Last week, I spoke to Caroline Coyner-Such, a clinician who has been working in health care for forty-three years, twenty-seven of those at Planned Parenthood. She now works at a clinic in North Austin, one of three in the Austin area that collectively serve nearly nineteen thousand patients each year. “Twenty or thirty years ago,” she told me over the phone, “we saw mainly women under the age of thirty-five. These days, as Texas women lose access to other options, we’re seeing more women, and a wider range of women—preteens up to women in their fifties and sixties.” The previous day, a homeless patient had come in. The North Austin clinic provides well-woman exams, S.T.I. screenings, cervical-cancer screenings, breast-cancer screenings, and birth-control counselling, among other things. It does not provide abortion services, but the surgical center at the South Austin location, thirty minutes away, does.

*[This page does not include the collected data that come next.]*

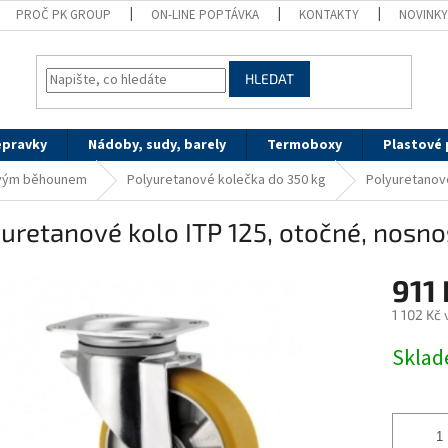
PROČ PK GROUP
ON-LINE POPTÁVKA
KONTAKTY
NOVINK
HLEDAT
epravky
Nádoby, sudy, barely
Termoboxy
Plastové 
ovým běhounem
Polyuretanové kolečka do 350 kg
Polyuretanové
uretanové kolo ITP 125, otočné, nosno
911 
1 102 Kč
Měrná
Sklad
cena: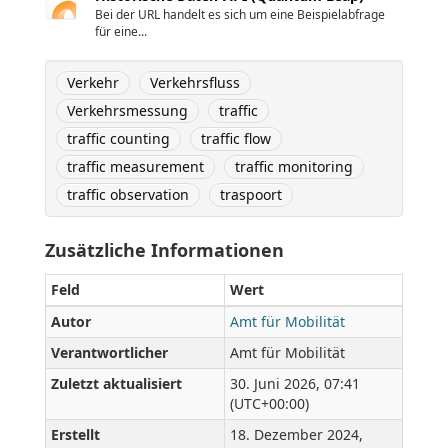
Bei der URL handelt es sich um eine Beispielabfrage
für eine...
Verkehr
Verkehrsfluss
Verkehrsmessung
traffic
traffic counting
traffic flow
traffic measurement
traffic monitoring
traffic observation
traspoort
Zusätzliche Informationen
Feld
Wert
Autor
Amt für Mobilität
Verantwortlicher
Amt für Mobilität
Zuletzt aktualisiert
30. Juni 2026, 07:41
(UTC+00:00)
Erstellt
18. Dezember 2024,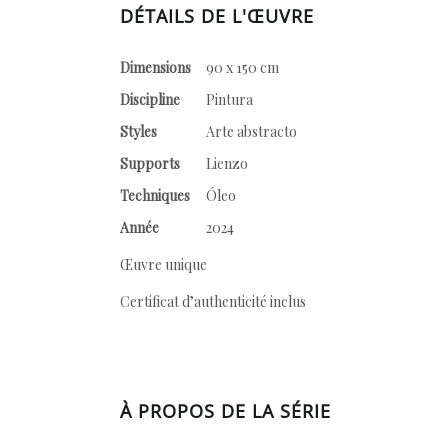
DÉTAILS DE L'ŒUVRE
Dimensions
90 x 150 cm
Discipline
Pintura
Styles
Arte abstracto
Supports
Lienzo
Techniques
Óleo
Année
2024
Œuvre unique
Certificat d’authenticité inclus
À PROPOS DE LA SÉRIE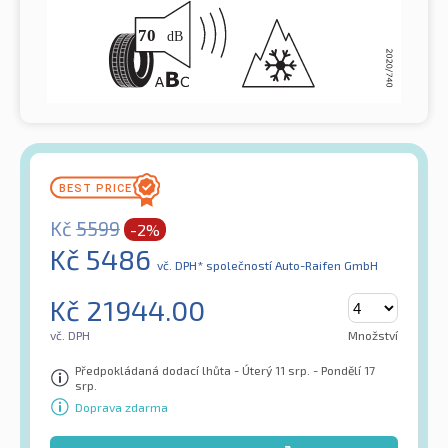
Kč
5599
-2%
Kč
5486
vč. DPH*
společností Auto-Raifen GmbH
Kč
21944.00
vč. DPH
Množství
Předpokládaná dodací lhůta - Úterý 11 srp. - Pondělí 17
srp.
Doprava zdarma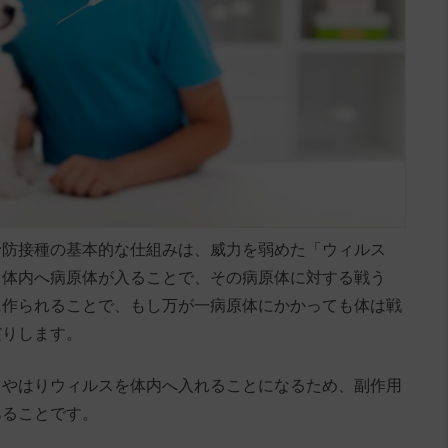
予防接種の基本的な仕組みは、威力を弱めた「ウィルス
。体内へ病原体が入ることで、その病原体に対する戦う
に作られることで、もし万が一病原体にかかっても体は戦
だりします。
、やはりウィルスを体内へ入れることになるため、副作用
あることです。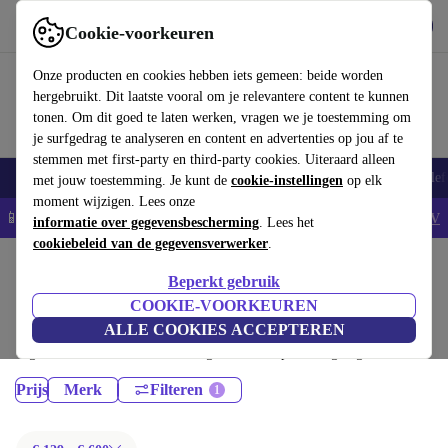
Download de app
Downloaden
Cookie-voorkeuren
Gebruik refurbed snel en eenvoudig
Onze producten en cookies hebben iets gemeen: beide worden
hergebruikt. Dit laatste vooral om je relevantere content te kunnen
tonen. Om dit goed te laten werken, vragen we je toestemming om
je surfgedrag te analyseren en content en advertenties op jou af te
stemmen met first-party en third-party cookies. Uiteraard alleen
Smartphones
Laptops
Tablets
Smartwatches
Accessoires
Koptelef
met jouw toestemming. Je kunt de
cookie-instellingen
op elk
moment wijzigen. Lees onze
📱5% EXTRA korting op alle iPhones – Code: IPHONEDEAL -
AV
informatie over gegevensbescherming
. Lees het
cookiebeleid van de gegevensverwerker
.
Home
Producten
Beperkt gebruik
Laptops:
COOKIE-VOORKEUREN
ALLE COOKIES ACCEPTEREN
Gecertificeerd refurbished Laptops onder 600€ – bespaar tot 40%. 30
dagen retourrecht & 12 maanden garantie. Shop vandaag nog duurzaam!
Prijs
Merk
Filteren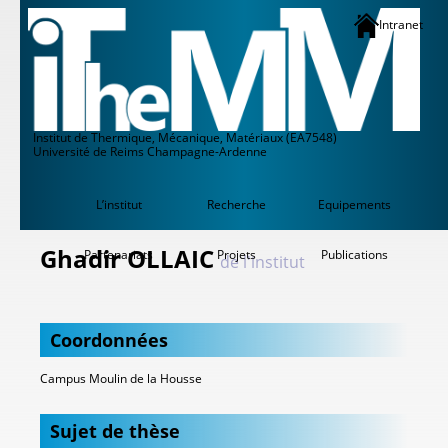
Intranet
Institut de Thermique, Mécanique, Matériaux (EA7548)
Université de Reims Champagne-Ardenne
L’institut
Recherche
Equipements
Ghadir OLLAIC
Partenariats
Projets
Publications
de l'institut
Coordonnées
Campus Moulin de la Housse
Sujet de thèse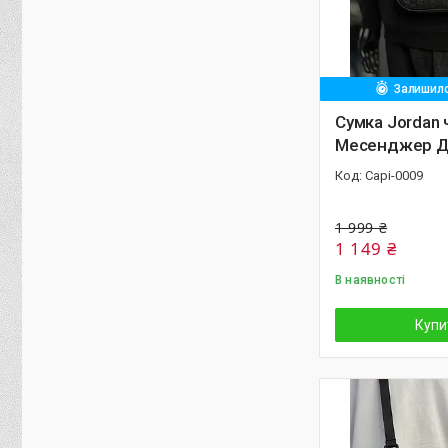
Залишило
Сумка Jordan 
Месенджер 
Capi-0009
1 999 ₴
1 149 ₴
В наявності
Купи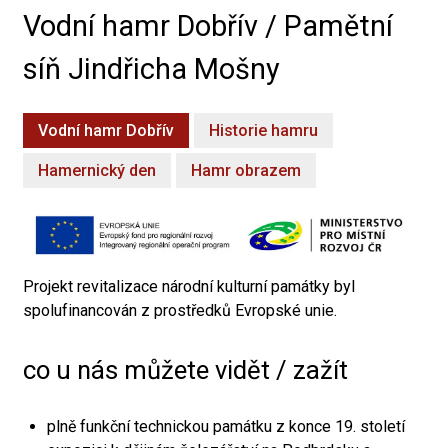
Vodní hamr Dobřív / Pamětní
síň Jindřicha Mošny
Vodní hamr Dobřív
Historie hamru
Hamernický den
Hamr obrazem
Projekt revitalizace národní kulturní památky byl
spolufinancován z prostředků Evropské unie.
co u nás můžete vidět / zažít
plně funkční technickou památku z konce 19. století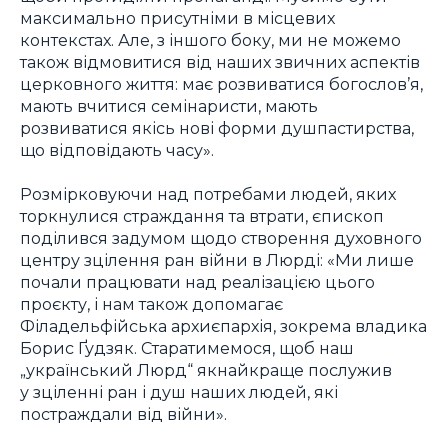
максимально присутніми в місцевих
контекстах. Але, з іншого боку, ми не можемо
також відмовитися від наших звичних аспектів
церковного життя: має розвиватися богослов’я,
мають вчитися семінаристи, мають
розвиватися якісь нові форми душпастирства,
що відповідають часу».
Розмірковуючи над потребами людей, яких
торкнулися страждання та втрати, єпископ
поділився задумом щодо створення духовного
центру зцілення ран війни в Люрді: «Ми лише
почали працювати над реалізацією цього
проєкту, і нам також допомагає
Філадельфійська архиєпархія, зокрема владика
Борис Ґудзяк. Старатимемося, щоб наш
„український Люрд“ якнайкраще послужив
у зціленні ран і душ наших людей, які
постраждали від війни».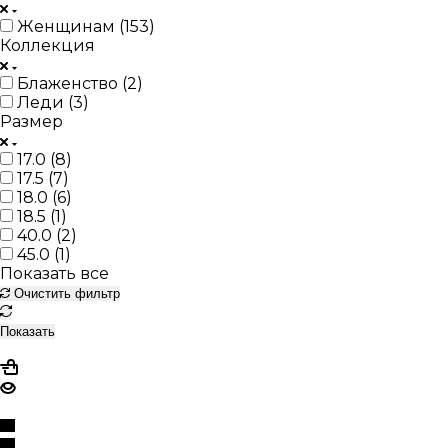
Женщинам (
153
)
Коллекция
Блаженство (
2
)
Леди (
3
)
Размер
17.0 (
8
)
17.5 (
7
)
18.0 (
6
)
18.5 (
1
)
40.0 (
2
)
45.0 (
1
)
Показать все
Очистить фильтр
Показать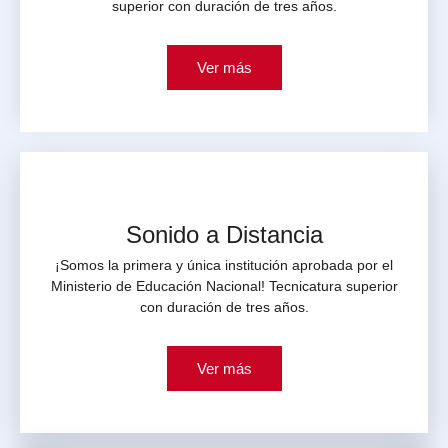
superior con duración de tres años.
Ver más
Sonido a Distancia
¡Somos la primera y única institución aprobada por el
Ministerio de Educación Nacional! Tecnicatura superior
con duración de tres años.
Ver más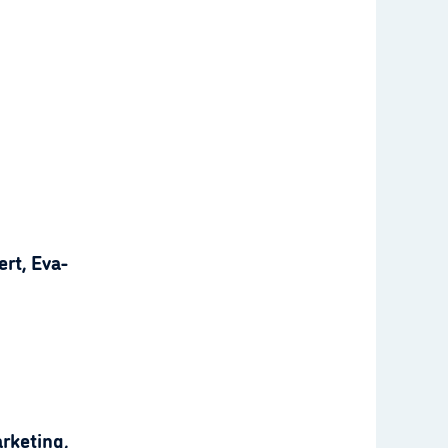
rt, Eva-
rketing,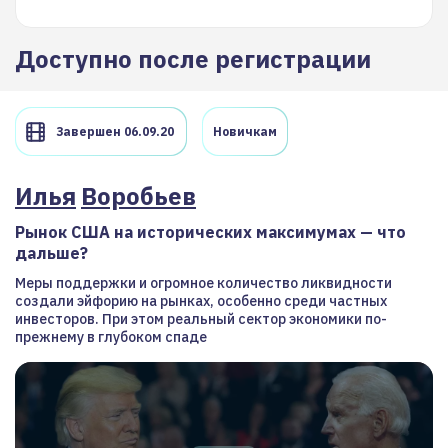
Доступно после регистрации
Завершен 06.09.20
Новичкам
Илья
Воробьев
Рынок США на исторических максимумах — что
дальше?
Меры поддержки и огромное количество ликвидности
создали эйфорию на рынках, особенно среди частных
инвесторов. При этом реальный сектор экономики по-
прежнему в глубоком спаде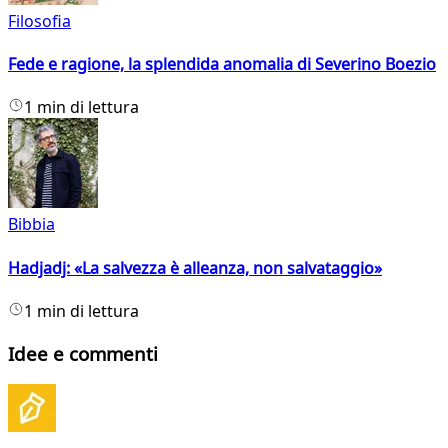
Filosofia
Fede e ragione, la splendida anomalia di Severino Boezio
1 min di lettura
Bibbia
Hadjadj: «La salvezza è alleanza, non salvataggio»
1 min di lettura
Idee e commenti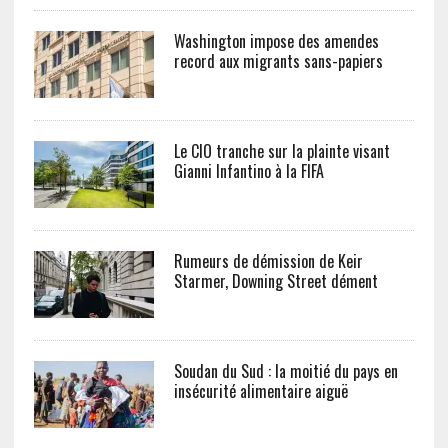
Washington impose des amendes
record aux migrants sans-papiers
Le CIO tranche sur la plainte visant
Gianni Infantino à la FIFA
Rumeurs de démission de Keir
Starmer, Downing Street dément
Soudan du Sud : la moitié du pays en
insécurité alimentaire aiguë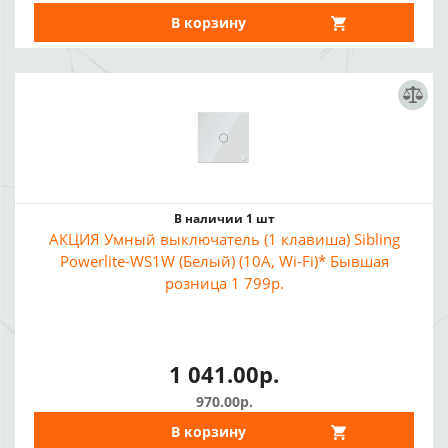
В корзину
В наличии 1 шт
АКЦИЯ Умный выключатель (1 клавиша) Sibling
Powerlite-WS1W (Белый) (10A, Wi-Fi)* Бывшая
розница 1 799р.
1 041.00р.
970.00р.
В корзину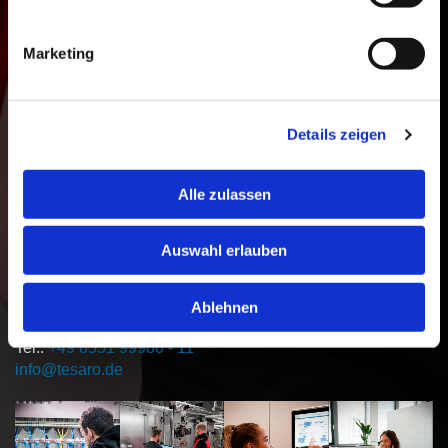
Firmenfahrzeug zur privaten Nutzung
Attraktive, überdurchschnittliche Vergütung
Marketing
Moderne Arbeitsumgebung und spannende Projekte
Langfristige Karrierechancen und
Entwicklungsmöglichkeiten
Details zeigen
Du möchtest in einem innovativen Unternehmen arbeiten,
das dir vielfältige Entwicklungsmöglichkeiten bietet? Dann
Alle zulassen
freuen wir uns auf deine aussagekräftige Bewerbung
inklusive Gehaltsvorstellung und Verfügbarkeit.
Auswahl erlauben
tesaro Gebäudeleittechnik GmbH
Am Bahnhof 2a
Ablehnen
94078 Freyung
Tel.:
+49 8551 99980 - 11
info@tesaro.de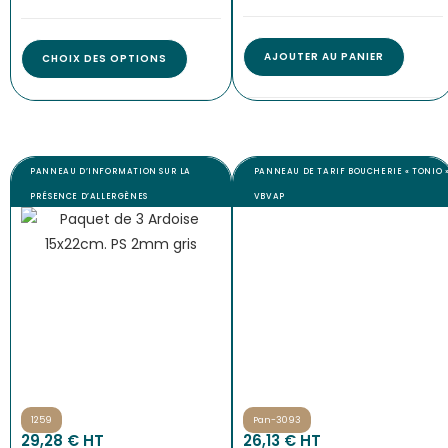
AJOUTER AU PANIER
CHOIX DES OPTIONS
PANNEAU D’INFORMATION SUR LA
PANNEAU DE TARIF BOUCHERIE « TONIO 
PRÉSENCE D’ALLERGÈNES
VBVAP
1259
Pan-3093
29,28
€
 HT
26,13
€
 HT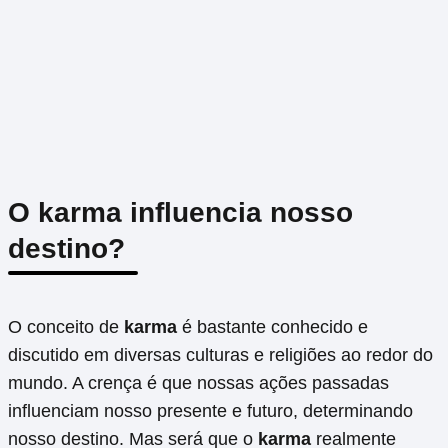
O karma influencia nosso
destino?
O conceito de
karma
é bastante conhecido e
discutido em diversas culturas e religiões ao redor do
mundo. A crença é que nossas ações passadas
influenciam nosso presente e futuro, determinando
nosso destino. Mas será que o
karma
realmente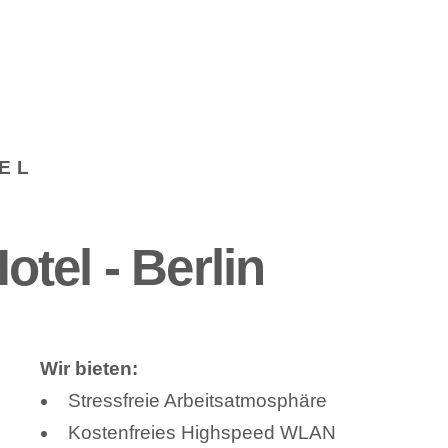
EL
tel - Berlin
Wir bieten:
Stressfreie Arbeitsatmosphäre
Kostenfreies Highspeed WLAN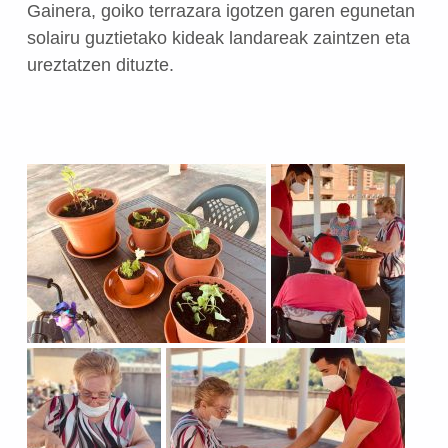
Gainera, goiko terrazara igotzen garen egunetan
solairu guztietako kideak landareak zaintzen eta
ureztatzen dituzte.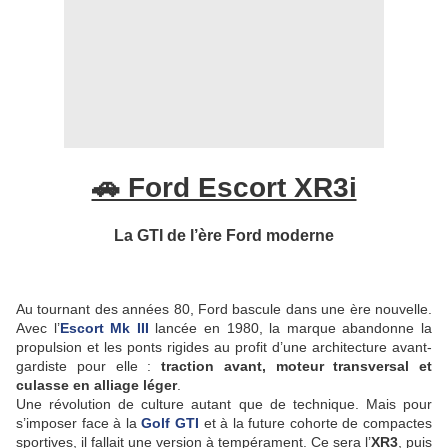
🚗 Ford Escort XR3i
La GTI de l’ère Ford moderne
Au tournant des années 80, Ford bascule dans une ère nouvelle.
Avec l’
Escort Mk III
lancée en 1980, la marque abandonne la
propulsion et les ponts rigides au profit d’une architecture avant-
gardiste pour elle :
traction avant, moteur transversal et
culasse en alliage léger
.
Une révolution de culture autant que de technique. Mais pour
s’imposer face à la
Golf GTI
et à la future cohorte de compactes
sportives, il fallait une version à tempérament. Ce sera l’
XR3
, puis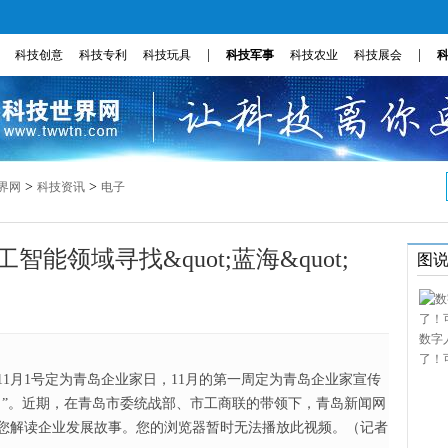
|
|
科技创意
科技专利
科技玩具
科技军事
科技农业
科技展会
>
>
界网
科技资讯
电子
能领域寻找&quot;蓝海&quot;
图
数字
了！
年11月1号定为青岛企业家日，11月的第一周定为青岛企业家宣传
角”。近期，在青岛市委统战部、市工商联的带领下，青岛新闻网
您解读企业发展故事。您的浏览器暂时无法播放此视频。（记者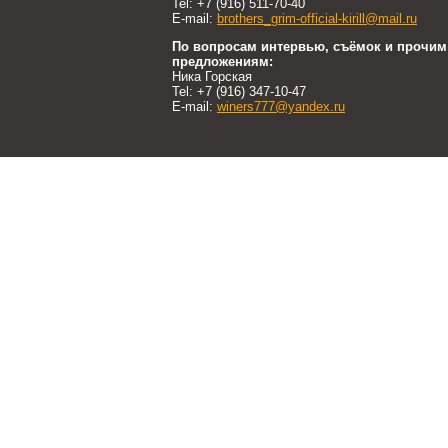
Tel: +7 (916) 511-70-40
E-mail:
brothers_grim-official-kirill@mail.ru
По вопросам интервью, съёмок и прочим
предложениям:
Ника Горская
Tel: +7 (916) 347-10-47
E-mail:
winers777@yandex.ru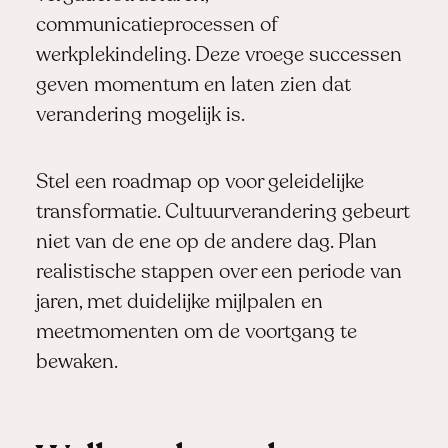
communicatieprocessen of
werkplekindeling. Deze vroege successen
geven momentum en laten zien dat
verandering mogelijk is.
Stel een roadmap op voor geleidelijke
transformatie. Cultuurverandering gebeurt
niet van de ene op de andere dag. Plan
realistische stappen over een periode van
jaren, met duidelijke mijlpalen en
meetmomenten om de voortgang te
bewaken.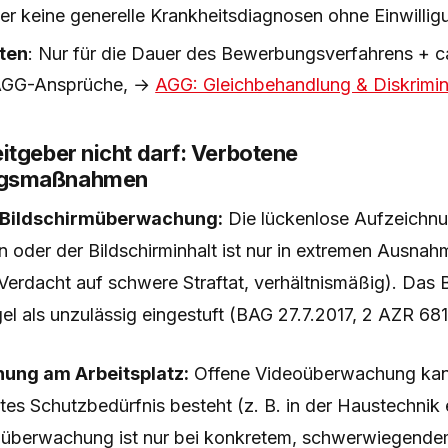
er keine generelle Krankheitsdiagnosen ohne Einwillig
ten
: Nur für die Dauer des Bewerbungsverfahrens + 
 AGG-Ansprüche, →
AGG: Gleichbehandlung & Diskrimi
itgeber nicht darf: Verbotene
gsmaßnahmen
 Bildschirmüberwachung:
Die lückenlose Aufzeichn
 oder der Bildschirminhalt ist nur in extremen Ausnahm
 Verdacht auf schwere Straftat, verhältnismäßig). Das
gel als unzulässig eingestuft (BAG 27.7.2017, 2 AZR 681
ung am Arbeitsplatz:
Offene Videoüberwachung kann
es Schutzbedürfnis besteht (z. B. in der Haustechnik 
oüberwachung ist nur bei konkretem, schwerwiegende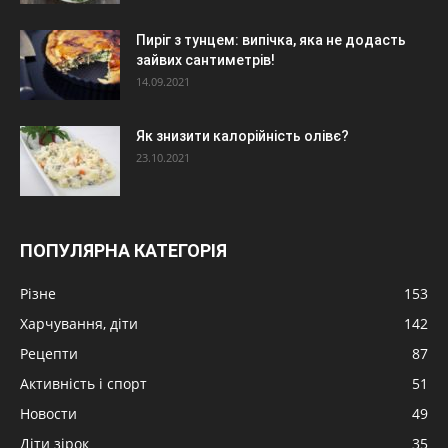
Пиріг з тунцем: випічка, яка не додасть
зайвих сантиметрів!
14.09.2021
Як знизити калорійність олівє?
23.10.2021
ПОПУЛЯРНА КАТЕГОРІЯ
Різне
153
Харчування, діти
142
Рецепти
87
Активність і спорт
51
Новости
49
Діти зірок
35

As clinics in other areas have been forced to close, the Austin-area clinics have begun seeing more and more patients from farther away. “Yesterday, I saw a patient from Elgin, which is an hour away,” Coyner-Such said. “We see people from Killeen, which is another hour away. This means people have to take a whole day off from work to drive to Austin to get basic services—which often used to be available in their communities—and go back. We routinely send prescriptions out in a seventy-five-to-one-hundred-mile radius.” The Austin-area clinics have a base of private donors and local grants that they’ve been able to draw from as they’ve scrambled to replace public funding; small clinics often lack this piecemeal buffer, and rely more heavily on Title X, which is Planned Parenthood’s other federal funding source.

“People are fearful,” Coyner-Such told me. “The summer is usually lower in terms of patient numbers, but not this year.” The news is a constant presence in her workplace, she said, with patients showing up afraid that their insurance will be taken away, and with new regulations from the legislature rolling in. “We have to be constantly monitoring in order to know what we’re going to lose and what we have to recoup,” she said. “It takes a lot of effort to stay on top of—I can’t believe I’m even using this term, but—the fake news.” Patients are sometimes openly surprised that the clinic is clean and professional, or that Coyner-Such has specialty certifications. She knows the kind of campaigning she’s up against. “Years ago, I had a Planned Parenthood bumper sticker, and someone slashed my tires,” she said. “After that, I quit doing bumper stickers—it’s not worth the tire replacement.”

The Republican health-care legislation asks that the landscape of women’s care be reimagined without Planned Parenthood in it. But without Planned Parenthood that landscape, particularly for low-income women, scarcely exists. Pink billboards have gone up around Austin and other major cities in Texas advertising the Healthy Texas Women program, which does not provide abortion services and is explicitly intended to redirect patients from Planned Parenthood, yet sixty thousand fewer women are enrolled in the program than were enrolled in the Medicaid Women’s Health Program in 2011, before Planned Parenthood was excluded. Even setting aside the fact that comprehensive women’s health care necessitates the option of safe abortion—and that the Hyde Amendment has banned federal funding of abortion, with rare exceptions, since 1976—Planned Parenthood serves such a large portion of low-income women, and has done so for so long, that other clinics are logistically incapable of picking up the slack. “There is a real fear, if Texas continues along this line, if they continue to downgrade our funding—where will these women go?” Coyner-Such said. “Will they wait six months for an appointment at another clinic? Or will they be pregnant because they aren’t able to access our services?” Then she excused herself, going back to the patients who awaited her.